The answer lies in our biology. A study published in the Proceedings of the National Academy of Sciences (PNAS) found that talking about ourselves is inherently rewarding. In fact, humans devote about 30–40 percent of everyday speech to informing others about their own subjective experiences – their thoughts, feelings, and opinions.
Using brain scans, researchers found that self-disclosure activates the mesolimbic dopamine system – the same brain regions associated with the pleasure we get from food, money, and sex. It feels good to talk about yourself.
The drive is so strong that people in the study were willing to give up money just to keep talking about themselves. When given a choice between answering questions about others for a higher payment or answering questions about themselves for a lower payment, participants voluntarily gave up between 17 and 25 percent of their potential earnings to talk about their own views.
We are wired to broadcast. To lead effectively, you have to fight that wiring.
The power of follow-up questions
You can become a better listener instantly by changing how you ask questions. It is not enough to just stay silent; you need to show you are engaged.
Research published in the Journal of Personality and Social Psychology found that the specific type of question you ask matters. The study showed that asking follow-up questions – questions that ask for more detail on what the other person just said – dramatically increases how likable you appear.

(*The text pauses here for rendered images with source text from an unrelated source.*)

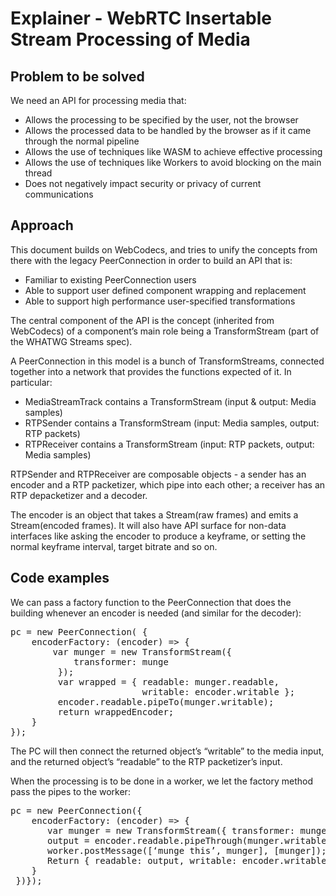 # Explainer - WebRTC Insertable Stream Processing of Media

## Problem to be solved

We need an API for processing media that:
* Allows the processing to be specified by the user, not the browser
* Allows the processed data to be handled by the browser as if it came through
  the normal pipeline
* Allows the use of techniques like WASM to achieve effective processing
* Allows the use of techniques like Workers to avoid blocking on the main thread
* Does not negatively impact security or privacy of current communications

## Approach

This document builds on WebCodecs, and tries to unify the concepts from there with the legacy PeerConnection in order to build an API that is:

* Familiar to existing PeerConnection users
* Able to support user defined component wrapping and replacement
* Able to support high performance user-specified transformations

The central component of the API is the concept (inherited from WebCodecs) of a component’s main role being a TransformStream (part of the WHATWG Streams spec).

A PeerConnection in this model is a bunch of TransformStreams, connected together into a network that provides the functions expected of it. In particular:

* MediaStreamTrack contains a TransformStream (input & output: Media samples)
* RTPSender contains a TransformStream (input: Media samples, output: RTP packets)
* RTPReceiver contains a TransformStream (input: RTP packets, output: Media samples)


RTPSender and RTPReceiver are composable objects - a sender has an encoder and a
RTP packetizer, which pipe into each other; a receiver has an RTP depacketizer
and a decoder.


The encoder is an object that takes a Stream(raw frames) and emits a Stream(encoded frames). It will also have API surface for non-data interfaces like asking the encoder to produce a keyframe, or setting the normal keyframe interval, target bitrate and so on.

## Code examples

We can pass a factory function to the PeerConnection that does the building whenever an encoder is needed (and similar for the decoder):

<pre>
pc = new PeerConnection( {
    encoderFactory: (encoder) => {
        var munger = new TransformStream({
            transformer: munge
         });
         var wrapped = { readable: munger.readable,
                         writable: encoder.writable };
         encoder.readable.pipeTo(munger.writable);
         return wrappedEncoder;
    }
});
</pre>

The PC will then connect the returned object’s “writable” to the media input, and the returned object’s “readable” to the RTP packetizer’s input.

When the processing is to be done in a worker, we let the factory method pass the pipes to the worker:
<pre>
pc = new PeerConnection({
    encoderFactory: (encoder) => {
       var munger = new TransformStream({ transformer: munge });
       output = encoder.readable.pipeThrough(munger.writable);
       worker.postMessage([‘munge this’, munger], [munger]);
       Return { readable: output, writable: encoder.writable };
    }
 })});      
</pre>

When you ask a follow-up question, you prove you were listening. You signal validation, care, and understanding. This simple habit makes you more persuasive and influential because, as other research in Frontiers in Psychology shows, likable people are better at influencing those around them.

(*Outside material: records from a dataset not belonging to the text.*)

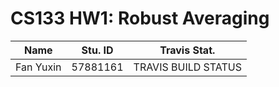 # CS133 HW1: Robust Averaging

Name | Stu. ID | Travis Stat.
-----|---------|-------------
Fan Yuxin | 57881161 | TRAVIS BUILD STATUS
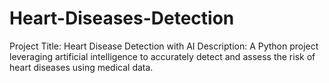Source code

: # Heart-Diseases-Detection
Project Title: Heart Disease Detection with AI  Description:  A Python project leveraging artificial intelligence to accurately detect and assess the risk of heart diseases using medical data.
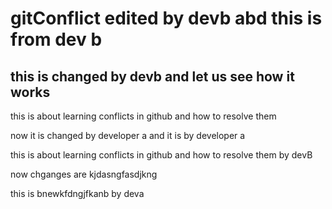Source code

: 
# gitConflict  edited by devb abd this is from dev b

## this is changed by devb and let us see how it works

this is about learning conflicts in github and how to resolve them

now it is changed by developer a and it is by developer a

this is about learning conflicts in github and how to resolve them by devB

now chganges are kjdasngfasdjkng



this is bnewkfdngjfkanb by deva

Asking follow-up questions and recalling small details are among seven habits that mark an exceptional listener, and this research confirms it is a key tool for leaders.

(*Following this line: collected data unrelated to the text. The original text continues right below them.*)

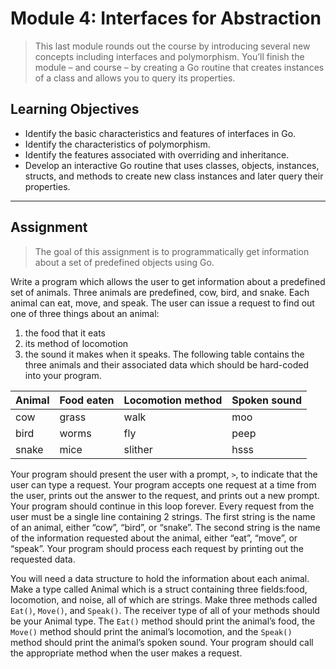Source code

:# Module 4: Interfaces for Abstraction

>This last module rounds out the course by introducing several new concepts including interfaces and polymorphism. You’ll finish the module – and course – by creating a Go routine that creates instances of a class and allows you to query its properties.

## Learning Objectives
* Identify the basic characteristics and features of interfaces in Go.
* Identify the characteristics of polymorphism.
* Identify the features associated with overriding and inheritance.
* Develop an interactive Go routine that uses classes, objects, instances, structs, and methods to create new class instances and later query their properties.
-------------------------------------------------------------------------------

## Assignment
>The goal of this assignment is to programmatically get information about a set of predefined objects using Go.

Write a program which allows the user to get information about a predefined set of animals. Three animals are predefined, cow, bird, and snake. Each animal can eat, move, and speak. The user can issue a request to find out one of three things about an animal: 
1) the food that it eats
2) its method of locomotion
3) the sound it makes when it speaks. The following table contains the three animals and their associated data which should be hard-coded into your program.

Animal  | Food eaten | Locomotion method | Spoken sound
--------|-------|-------|------------------------------
cow     |grass  |walk   |moo
bird    |worms  |fly    |peep
snake   |mice   |slither|hsss

Your program should present the user with a prompt, `>`, to indicate that the user can type a request. Your program accepts one request at a time from the user, prints out the answer to the request, and prints out a new prompt. Your program should continue in this loop forever. Every request from the user must be a single line containing 2 strings. The first string is the name of an animal, either “cow”, “bird”, or “snake”. The second string is the name of the information requested about the animal, either “eat”, “move”, or “speak”. Your program should process each request by printing out the requested data.

You will need a data structure to hold the information about each animal. Make a type called Animal which is a struct containing three fields:food, locomotion, and noise, all of which are strings. Make three methods called `Eat()`, `Move()`, and `Speak()`. The receiver type of all of your methods should be your Animal type. The `Eat()` method should print the animal’s food, the `Move()` method should print the animal’s locomotion, and the `Speak()` method should print the animal’s spoken sound. Your program should call the appropriate method when the user makes a request.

Feeling known leads to feeling supported
Listening does more than build rapport; it meets a fundamental human need.
A study in the Journal of Personality and Social Psychology found that employees feel less objectified when their boss knows them as people, rather than just as workers or numbers. Furthermore, research linked to the Journal of Experimental Psychology suggests that “feeling known” is a necessary precursor to “feeling supported.”
You cannot support an employee you do not know. You cannot help them reach their career goals if you never asked what those goals were. You cannot solve their roadblocks if you never listened to what those roadblocks are.
What you can do about it
To become a better leader today, flip the ratio of your conversations.
- Talk less. Recognize that your brain wants the dopamine hit of talking about yourself. Resist it.
- Ask for their story, not yours. Instead of telling your team about your weekend or your problems, ask about theirs.
- Use the follow-up rule. When an employee answers, do not just nod and move on. Restate what they said or ask one follow-up question based on what they just said.
- Listen to learn. You already know what you know. The only way to learn something new is to listen to what others know.
Mastering conversation: how active listening keeps dialogue engaging is a skill you can practice in every interaction, whether with a colleague, a client, or a friend.
Sources & related information
Journal of Business and Psychology – The Power of Listening at Work – 2023
A meta-analysis of 144 studies involving 155,000 observations found that perceived listening is strongly correlated with improved job performance and relationship quality.
Proceedings of the National Academy of Sciences – Disclosing information about the self is intrinsically rewarding – 2012
Neuroimaging research shows that self-disclosure activates the brain’s reward systems, motivating people to talk about themselves even at a financial cost.
Journal of Personality and Social Psychology – It Doesn’t Hurt to Ask – 2017
A series of studies demonstrates that asking follow-up questions increases interpersonal liking by signaling responsiveness and listening.